# First shot on my classic



## Beanben (Aug 12, 2014)

So this didn't go quite as well as planned.

I'm till not sure that my preciso is grinding as fine as I need it to! Andy his may be my problem but if anyone else has any suggestions please do tell!

so I have ground my 18g dose of coffee clicker the portafilter into position, cup on scales press the brew button and the water just shoots straight through the coffee! And sprays a lot!

i am using a bottomless portafilter and I have done the OPV mod.

any help with what I'm doing wrong??

many thanks

Ben


----------



## Corvid (Aug 7, 2014)

Had my one to one tuition with Glenn this morning. It was brilliant!! He covered everything I reckon I'll need to know, and I now feel that I can do justice to my new set up! I highly recommend any newbies who feel a bit daunted by their equipment, to book a session with Glenn. With all the money you can spend setting up, a two and a half hour session with Glenn will be the best investment you can make! Glenn, many thanks again!!!!!


----------



## El carajillo (Mar 16, 2013)

Is the coffee fresh ? did you tamp it firmly ? if the answer to these questions is yes then you need to grind finer.


----------



## Beanben (Aug 12, 2014)

The coffee is fresh and am tamping correctly, I have just adjusted grind and now am happy with that, but it's just gushing straight through the coffee I adjusted the pressure to 9 bar but am doubting myself that I have adjusted it incorrectly? What else could be causing this?

cheers

Ben


----------



## jeebsy (May 5, 2013)

Pressure wouldn't make that much difference. What basket are you using? Can you weigh what comes out?


----------



## Beanben (Aug 12, 2014)

I'm using a 17g la marzocco basket and what's coming out literally fills my 6 oz cup in seconds! Help please aha!


----------



## jeebsy (May 5, 2013)

You can't be anywhere near the ballpark with grind then.


----------



## Nod (Sep 7, 2013)

This is a grind issue... What grinder are you using? You need to grind a lot finer


----------



## Beanben (Aug 12, 2014)

I'm using the preciso I will try going finer and let you know how it goes! Cheers


----------



## The Systemic Kid (Nov 23, 2012)

Yep, go finer.


----------



## Beanben (Aug 12, 2014)

I am literally as fine as I can go apart from a few notches on the micro dial and it has slowed up slightly but still after a couple of seconds it just flys through! It's really frustrating me now as I don't know what the cause is!


----------



## jeebsy (May 5, 2013)

Video of it would help but by the sound of things you're still way off fine enough. Calibrate more.


----------



## urbanbumpkin (Jan 30, 2013)

Video would help. You could be going fine enough but it might be channelling and causing you issues.

Show a video of prep and also the actual top.


----------
# # # # # # #
→ **REQUEST A**
In the forum thread, what are the answers to these questions?
(i) How many grams of coffee does Beanben grind for a dose?
(ii) What basket does Beanben say is in use?
(iii) To what pressure did Beanben adjust the machine?
# # # # # # #
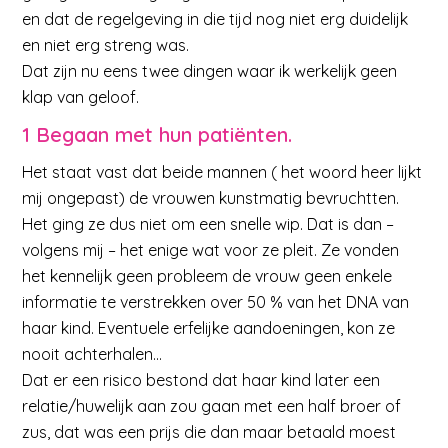
en dat de regelgeving in die tijd nog niet erg duidelijk
en niet erg streng was.
Dat zijn nu eens twee dingen waar ik werkelijk geen
klap van geloof.
1 Begaan met hun patiënten.
Het staat vast dat beide mannen ( het woord heer lijkt
mij ongepast) de vrouwen kunstmatig bevruchtten.
Het ging ze dus niet om een snelle wip. Dat is dan –
volgens mij – het enige wat voor ze pleit. Ze vonden
het kennelijk geen probleem de vrouw geen enkele
informatie te verstrekken over 50 % van het DNA van
haar kind. Eventuele erfelijke aandoeningen, kon ze
nooit achterhalen…
Dat er een risico bestond dat haar kind later een
relatie/huwelijk aan zou gaan met een half broer of
zus, dat was een prijs die dan maar betaald moest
# # # # # # #
→ **REQUEST B**
In the stretch of the records from their start through the line containing "het kennelijk geen", change "probleem" to "bezwaar" and leave everything else as it stands. Return only that stretch, without the pictures.

→ **YOUR RESPONSE A**
(i) 18g
(ii) A 17g la marzocco basket
(iii) 9 bar

→ **YOUR RESPONSE B**
en dat de regelgeving in die tijd nog niet erg duidelijk
en niet erg streng was.
Dat zijn nu eens twee dingen waar ik werkelijk geen
klap van geloof.
1 Begaan met hun patiënten.
Het staat vast dat beide mannen ( het woord heer lijkt
mij ongepast) de vrouwen kunstmatig bevruchtten.
Het ging ze dus niet om een snelle wip. Dat is dan –
volgens mij – het enige wat voor ze pleit. Ze vonden
het kennelijk geen bezwaar de vrouw geen enkele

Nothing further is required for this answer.